A PSA-style official video was released to coincide with the single and features the Chicks — Natalie Maines, Martie Erwin Maguire and Emily Erwin Robison — dressed in old military outlets and contortionists dancing in front of 70’s inspired trippy backgrounds.
The song was inspired by lead vocalist Maines’ divorce with Adrian Pasdar as the group was prepped to release a covers album to fulfill their seven-album deal with Sony.
“When I started getting a divorce, I had a lot to say, so that kind of sparked me being ready to make new music],” the singer shares on the Spiritualgasm podcast in 2019. “Songwriting is really hard for me, and I think, for many years, I didn’t want to analyze my life or my relationship. I was just in it and dedicated and devoted…I just was not ready to open up like that.”
The Chicks appeared on a recent episode of New Beats Daily with Zane Lowe on Apple Music where they discussed the new song and their relationship with producer Jack Antonoff.
“It was the first song with Jack Antonoff. At the time, we thought we were gonna write with a bunch of different people and get different producers,” the trio explains. “We wrote with him, and we were like, ‘He needs to be the sound for this album,’ because…he blew us away. It was such a fun song to start with.”
Fans can pre-save Gaslighter which will be their final album with Sony before they decide to sign with another label or be independent.

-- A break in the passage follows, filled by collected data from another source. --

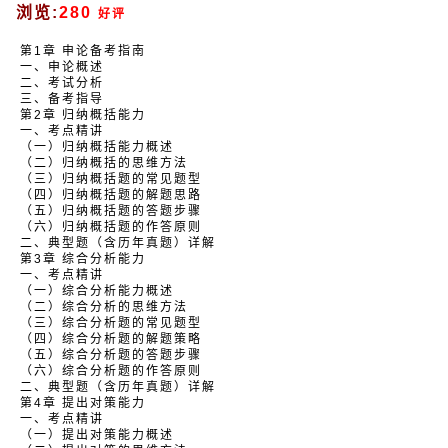
浏览:
280
好评
第1章 申论备考指南
一、申论概述
二、考试分析
三、备考指导
第2章 归纳概括能力
一、考点精讲
（一）归纳概括能力概述
（二）归纳概括的思维方法
（三）归纳概括题的常见题型
（四）归纳概括题的解题思路
（五）归纳概括题的答题步骤
（六）归纳概括题的作答原则
二、典型题（含历年真题）详解
第3章 综合分析能力
一、考点精讲
（一）综合分析能力概述
（二）综合分析的思维方法
（三）综合分析题的常见题型
（四）综合分析题的解题策略
（五）综合分析题的答题步骤
（六）综合分析题的作答原则
二、典型题（含历年真题）详解
第4章 提出对策能力
一、考点精讲
（一）提出对策能力概述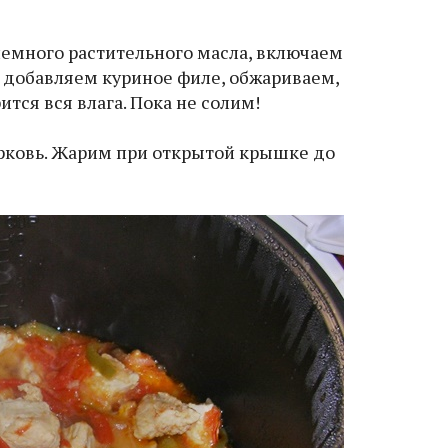
немного растительного масла, включаем
, добавляем куриное филе, обжариваем,
ится вся влага. Пока не солим!
орковь. Жарим при открытой крышке до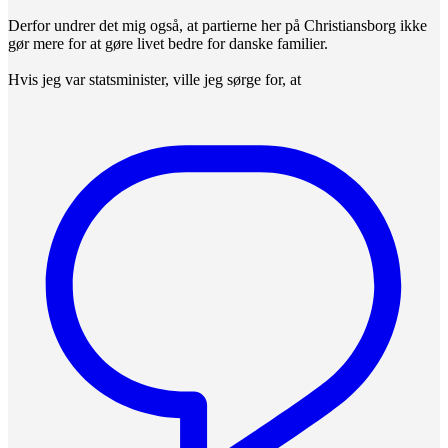
Derfor undrer det mig også, at partierne her på Christiansborg ikke
gør mere for at gøre livet bedre for danske familier.
Hvis jeg var statsminister, ville jeg sørge for, at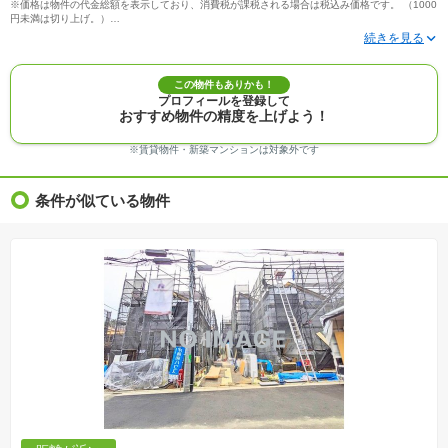
※価格は物件の代金総額を表示しており、消費税が課税される場合は税込み価格です。 （1000
円未満は切り上げ。）
※写真に写っている、またはパース（絵）や間取り図に描かれている家具や車などは、特にコ
メントがない場合、販売価格に含まれません。
※敷地権利が定期借地権のものは価格に権利金を含みます。
※建築条件付き土地価格には、建物価格は含まれません。
この物件もありかも！
※物件情報は、原則として情報提供日の２日前に最終確認した情報です。
プロフィールを登録して
※完成予想図はいずれも外構、植栽、外観等実際のものとは多少異なることがあります。
おすすめ物件の精度を上げよう！
※モデルルーム・モデルハウス・展示場・ショールームの画像の場合、今回販売の物件と異な
る場合があります。
※ＣＧ合成の画像の場合、実際とは多少異なる場合があります。
※賃貸物件・新築マンションは対象外です
※物件特徴：販売戸数が複数の物件は、全ての住戸に該当しない項目もあります。
※完成後１年以上を経過した未入居物件が掲載される場合があります。ご了承ください。
※新着：物件情報が「SUUMO」に掲載された日から１週間表示されます。
条件が似ている物件
※価格更新：物件価格が変更された日から１週間表示されます。
※販売予定物件はすべて、販売開始するまで契約または予約の申込みはできません。
※購入の前には物件内容や契約条件についてご自身で十分な確認をしていただくようにお願い
いたします。
※建築条件土地の情報内に掲載されている、建物プラン例は、土地購入者の設計プランの参考
の一例であって、プランの採用可否は任意です。
※土地（建築条件なし）で「建物プラン例」が表記してある時、そのプラン例は特定の建築請
負会社によるもので、当該建築請負会社以外で建てた場合、同様のものが同価格で建てられる
とは限りません。また建築請負会社を特定するものではありません。
※建築条件付き土地とは、その土地に建築する建物の建築請負契約が、一定期間内に成立する
ことを条件として売買される土地のことをいいます。建築請負契約成立に向けて設計プランを
協議するため、土地購入者が自己の希望する建物の設計協議をするために必要な相当の期間の
交渉期間が設定され、その期間内で希望を満たすプランが実現できたかどうかにより結論を出
します。なお、この期間は概ね3ヶ月程度とされています。納得のいくプランが出来ず、建築請
負契約が成立しない場合、土地売買契約は白紙に戻り、土地契約にかかった代金（土地代金、
手付金など）は名目のいかんに関わらず、全て返却されます。
※課税対象物件の「価格」や「費用等」は消費税込みの「総額表示」で統一しています。
※「本体価格」とは、課税対象物件においては「消費税を除いた建物価格」と「土地価格」の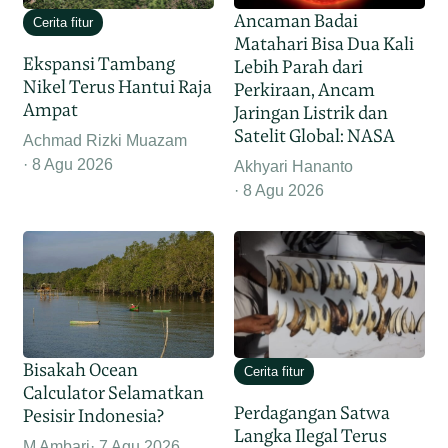
Ancaman Badai
Cerita fitur
Matahari Bisa Dua Kali
Ekspansi Tambang
Lebih Parah dari
Nikel Terus Hantui Raja
Perkiraan, Ancam
Ampat
Jaringan Listrik dan
Satelit Global: NASA
Achmad Rizki Muazam
8 Agu 2026
Akhyari Hananto
8 Agu 2026
Bisakah Ocean
Cerita fitur
Calculator Selamatkan
Perdagangan Satwa
Pesisir Indonesia?
Langka Ilegal Terus
M Ambari
7 Agu 2026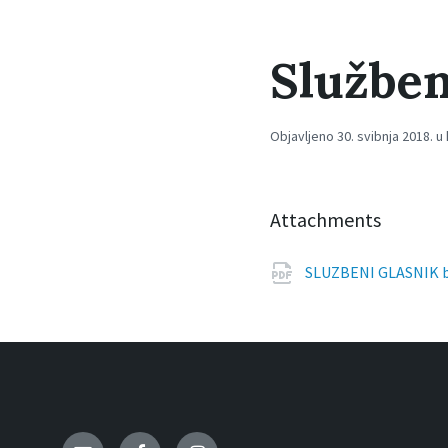
Služben
Objavljeno 30. svibnja 2018. u
Attachments
SLUZBENI GLASNIK b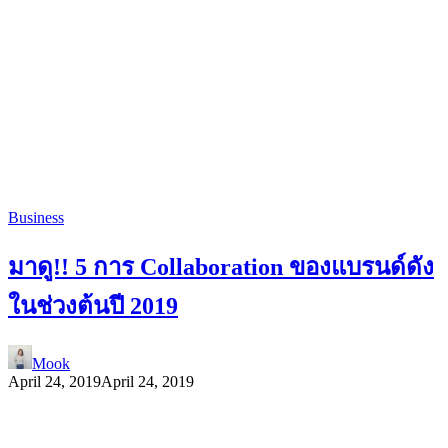
Business
มาดู!! 5 การ Collaboration ของแบรนด์ดัง
ในช่วงต้นปี 2019
Mook
April 24, 2019
April 24, 2019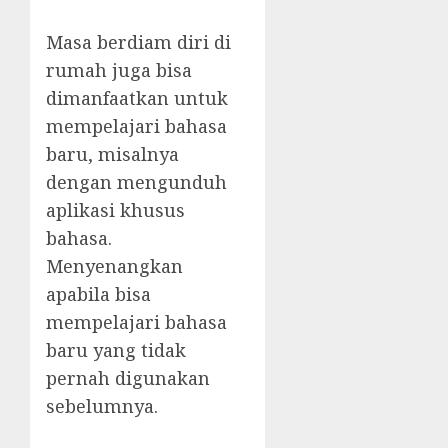
Masa berdiam diri di
rumah juga bisa
dimanfaatkan untuk
mempelajari bahasa
baru, misalnya
dengan mengunduh
aplikasi khusus
bahasa.
Menyenangkan
apabila bisa
mempelajari bahasa
baru yang tidak
pernah digunakan
sebelumnya.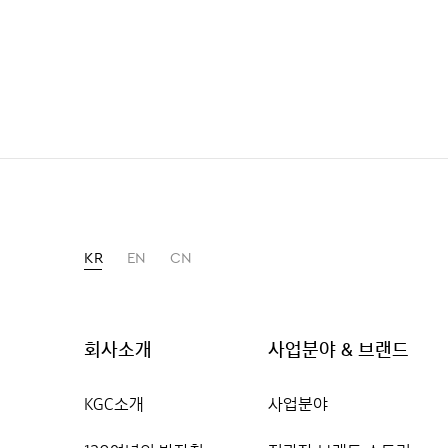
KR
EN
CN
회사소개
사업분야 & 브랜드
KGC소개
사업분야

The album is their first since 2006’s pop-leaning Taking The Long Way which followed after being blacklisted by the country community for comments Maines’ made on stage in Europe. In 2003, Maines’ slammed then President George W Bush saying, “Just so you know, we’re on the good side with y’all. We do not want this war, this violence, and we’re ashamed that the President of the United States is from Texas.”